Both sides say the October 7, 2023 attacks by Hamas on Israel and the ensuing war in Gaza did not dent the relationship. In a twist of fate, the tides of war even helped the archaeologists a little: In October 2024, during an Iranian missile attack on Israel, a piece of an interceptor missile fell on the tel and sparked a fire, clearing a patch of particularly overgrown cacti and vegetation that concealed a part of the village in a relatively good state of preservation, Koch says.
Serendipitous events aside, the conflict did create logistical difficulties, slowing down the dig and curtailing meetings, but none of the interviewees pulled out or asked not to be identified in an upcoming book about the project, Koch says.

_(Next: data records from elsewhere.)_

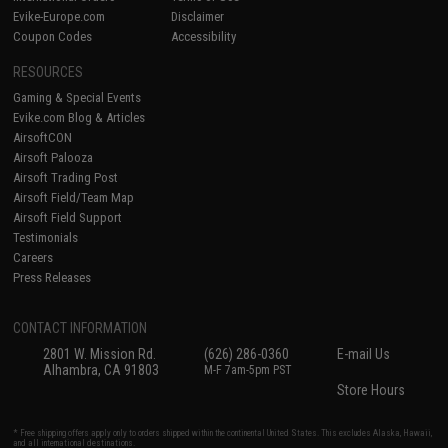
Evike-Europe.com
Disclaimer
Coupon Codes
Accessibility
RESOURCES
Gaming & Special Events
Evike.com Blog & Articles
AirsoftCON
Airsoft Palooza
Airsoft Trading Post
Airsoft Field/Team Map
Airsoft Field Support
Testimonials
Careers
Press Releases
CONTACT INFORMATION
2801 W. Mission Rd.
(626) 286-0360
E-mail Us
Alhambra, CA 91803
M-F 7am-5pm PST
Store Hours
* Free shipping offers apply only to orders shipped within the continental United States. This excludes Alaska, Hawaii,
and all international destinations.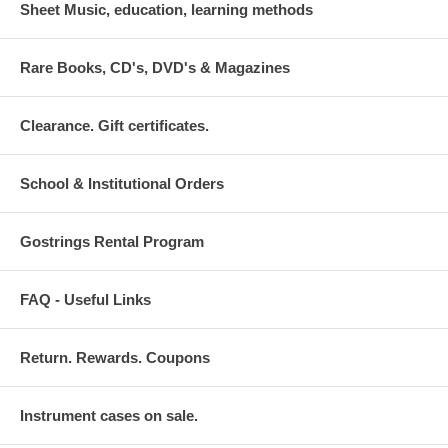
Sheet Music, education, learning methods
Rare Books, CD's, DVD's & Magazines
Clearance. Gift certificates.
School & Institutional Orders
Gostrings Rental Program
FAQ - Useful Links
Return. Rewards. Coupons
Instrument cases on sale.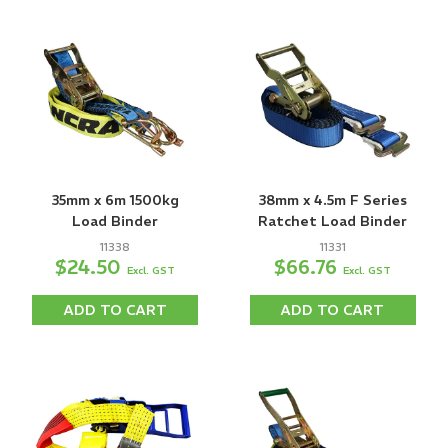
35mm x 6m 1500kg
38mm x 4.5m F Series
Load Binder
Ratchet Load Binder
11338
11331
$24.50
$66.76
Excl. GST
Excl. GST
ADD TO CART
ADD TO CART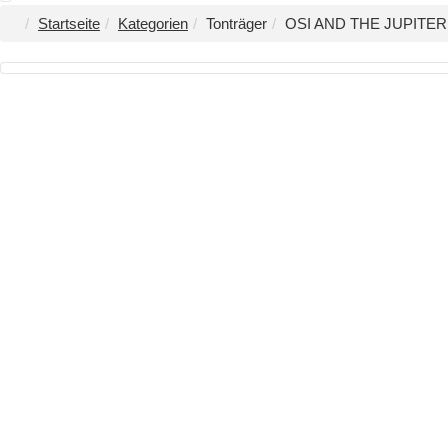
Startseite
Kategorien
Tonträger
OSI AND THE JUPITER -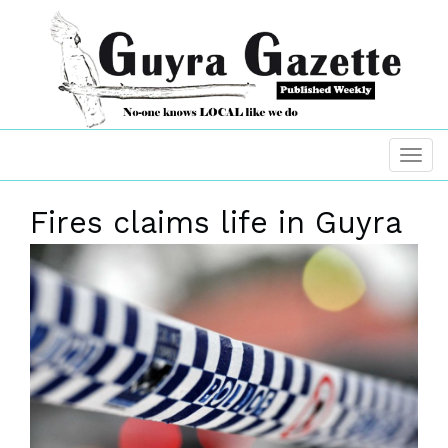
Fires claims life in Guyra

"The blood and family ties between people in the West Bank and Gaza cannot be broken," Eid says. "But we know that in every country and amongst every people there is good and bad, and we know how to distinguish between good people who want peace and those who don't, and I extend my hand to these who do want peace and hope their voices will grow stronger and stronger."
Endeavors like the al-Haditha project help build trust from the ground up and reduce stereotypes that Palestinians have developed about Israelis, Abu Hamad says.
"They see that there are Israelis who can speak to them as equals, recognize the pain they suffered and the loss the war caused them," he says. "This reassures them and maybe allows the two sides to get a bit closer and reduce tensions, at least on a personal level."
Still, the wounds left by the Nakba are far from healed and are easily reopened. As he recalled his own recent visit to al-Haditha with the Israeli researchers, al-Atshan praised the work done by the expedition but lamented the state of the village.
"It pained me when I saw that in the upper cemetery there is a picnic spot where people step on the graves of our grandparents," he says. "It saddened me that they destroyed the village completely, almost flattened it, and didn't leave any house standing, or anything that could connect us to our ancestors."